== Exercise material

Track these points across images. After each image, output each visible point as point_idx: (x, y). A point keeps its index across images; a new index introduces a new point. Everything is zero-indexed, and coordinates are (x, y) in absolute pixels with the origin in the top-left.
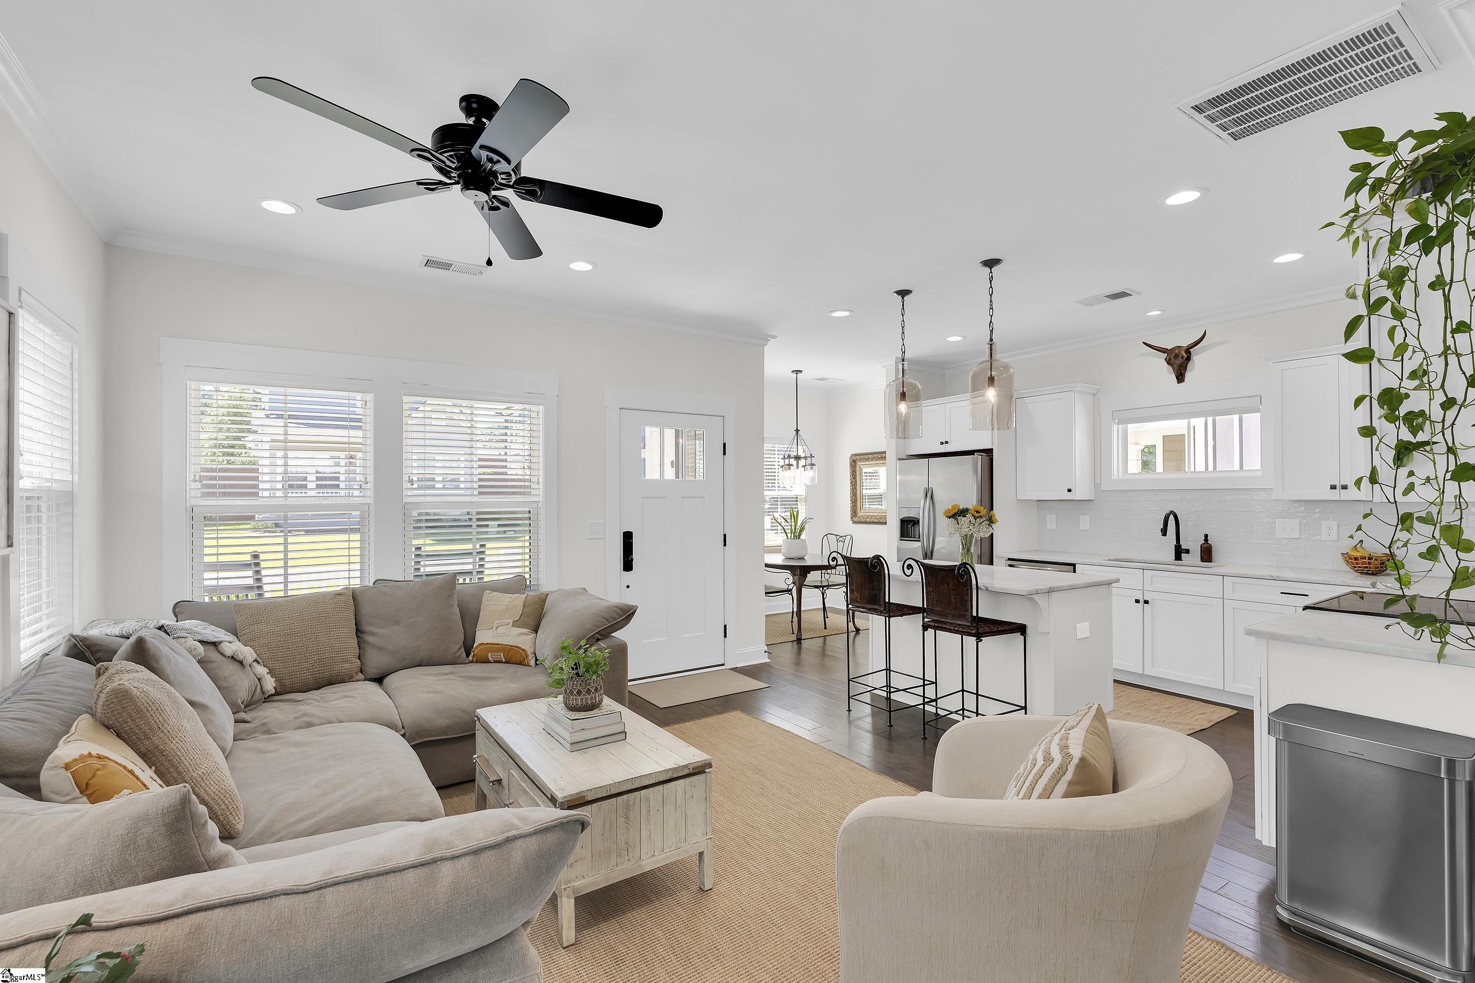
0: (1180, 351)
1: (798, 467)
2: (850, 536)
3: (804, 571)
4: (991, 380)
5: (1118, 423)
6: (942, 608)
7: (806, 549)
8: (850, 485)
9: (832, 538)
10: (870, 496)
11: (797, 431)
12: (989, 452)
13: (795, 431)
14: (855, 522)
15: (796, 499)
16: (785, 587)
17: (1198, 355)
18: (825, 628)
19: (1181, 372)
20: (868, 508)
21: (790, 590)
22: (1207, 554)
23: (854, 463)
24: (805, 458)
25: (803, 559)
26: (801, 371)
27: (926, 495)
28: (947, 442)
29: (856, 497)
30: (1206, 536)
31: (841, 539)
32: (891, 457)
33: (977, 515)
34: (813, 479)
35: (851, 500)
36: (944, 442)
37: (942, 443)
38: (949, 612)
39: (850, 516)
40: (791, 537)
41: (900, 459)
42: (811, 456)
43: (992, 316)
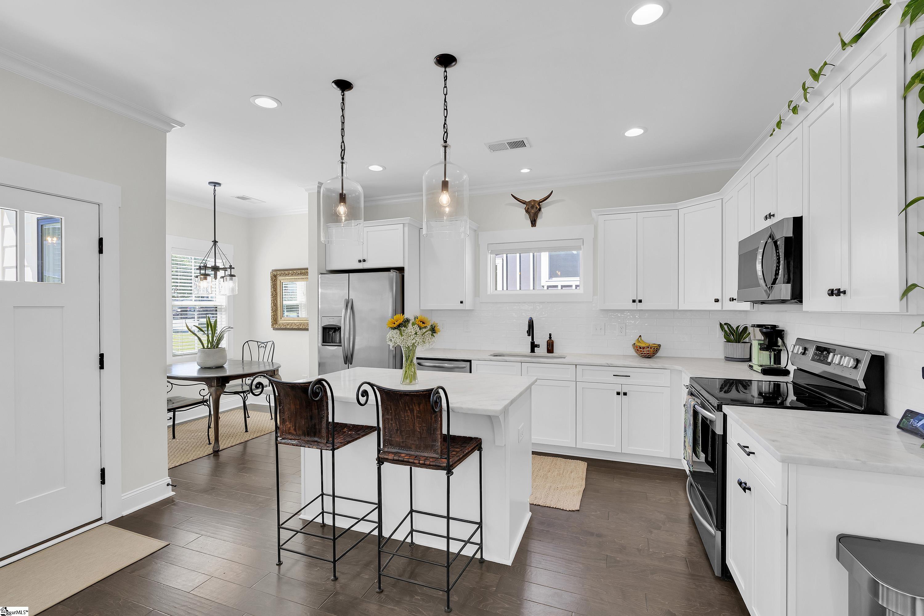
0: (536, 203)
1: (215, 277)
2: (271, 343)
3: (223, 381)
4: (445, 185)
5: (491, 253)
6: (403, 438)
7: (224, 357)
8: (270, 296)
9: (254, 345)
10: (288, 306)
11: (215, 242)
12: (401, 270)
13: (213, 241)
14: (275, 329)
15: (216, 309)
16: (199, 398)
17: (545, 207)
18: (246, 431)
19: (535, 219)
20: (289, 317)
21: (206, 401)
22: (550, 348)
23: (275, 277)
24: (225, 269)
25: (221, 367)
26: (219, 184)
27: (347, 306)
28: (364, 261)
29: (277, 307)
30: (550, 335)
31: (263, 345)
32: (313, 272)
33: (423, 325)
34: (233, 290)
35: (272, 310)
36: (362, 260)
37: (360, 261)
38: (413, 442)
39: (271, 324)
40: (208, 346)
41: (322, 274)
42: (231, 267)
43: (446, 117)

====

Problem statement
Copy the records above exactly. The pictures are not part of the copy.

Task solution
Track these points across images. After each image, output each visible point as point_idx: (x, y). A point keeps its index across images; a new index introduces a new point. Everything is zero-indexed, and coordinates are (x, y) in absolute pixels with the origin in the top-left.
0: (1180, 351)
1: (798, 467)
2: (850, 536)
3: (804, 571)
4: (991, 380)
5: (1118, 423)
6: (942, 608)
7: (806, 549)
8: (850, 485)
9: (832, 538)
10: (870, 496)
11: (797, 431)
12: (989, 452)
13: (795, 431)
14: (855, 522)
15: (796, 499)
16: (785, 587)
17: (1198, 355)
18: (825, 628)
19: (1181, 372)
20: (868, 508)
21: (790, 590)
22: (1207, 554)
23: (854, 463)
24: (805, 458)
25: (803, 559)
26: (801, 371)
27: (926, 495)
28: (947, 442)
29: (856, 497)
30: (1206, 536)
31: (841, 539)
32: (891, 457)
33: (977, 515)
34: (813, 479)
35: (851, 500)
36: (944, 442)
37: (942, 443)
38: (949, 612)
39: (850, 516)
40: (791, 537)
41: (900, 459)
42: (811, 456)
43: (992, 316)
0: (536, 203)
1: (215, 277)
2: (271, 343)
3: (223, 381)
4: (445, 185)
5: (491, 253)
6: (403, 438)
7: (224, 357)
8: (270, 296)
9: (254, 345)
10: (288, 306)
11: (215, 242)
12: (401, 270)
13: (213, 241)
14: (275, 329)
15: (216, 309)
16: (199, 398)
17: (545, 207)
18: (246, 431)
19: (535, 219)
20: (289, 317)
21: (206, 401)
22: (550, 348)
23: (275, 277)
24: (225, 269)
25: (221, 367)
26: (219, 184)
27: (347, 306)
28: (364, 261)
29: (277, 307)
30: (550, 335)
31: (263, 345)
32: (313, 272)
33: (423, 325)
34: (233, 290)
35: (272, 310)
36: (362, 260)
37: (360, 261)
38: (413, 442)
39: (271, 324)
40: (208, 346)
41: (322, 274)
42: (231, 267)
43: (446, 117)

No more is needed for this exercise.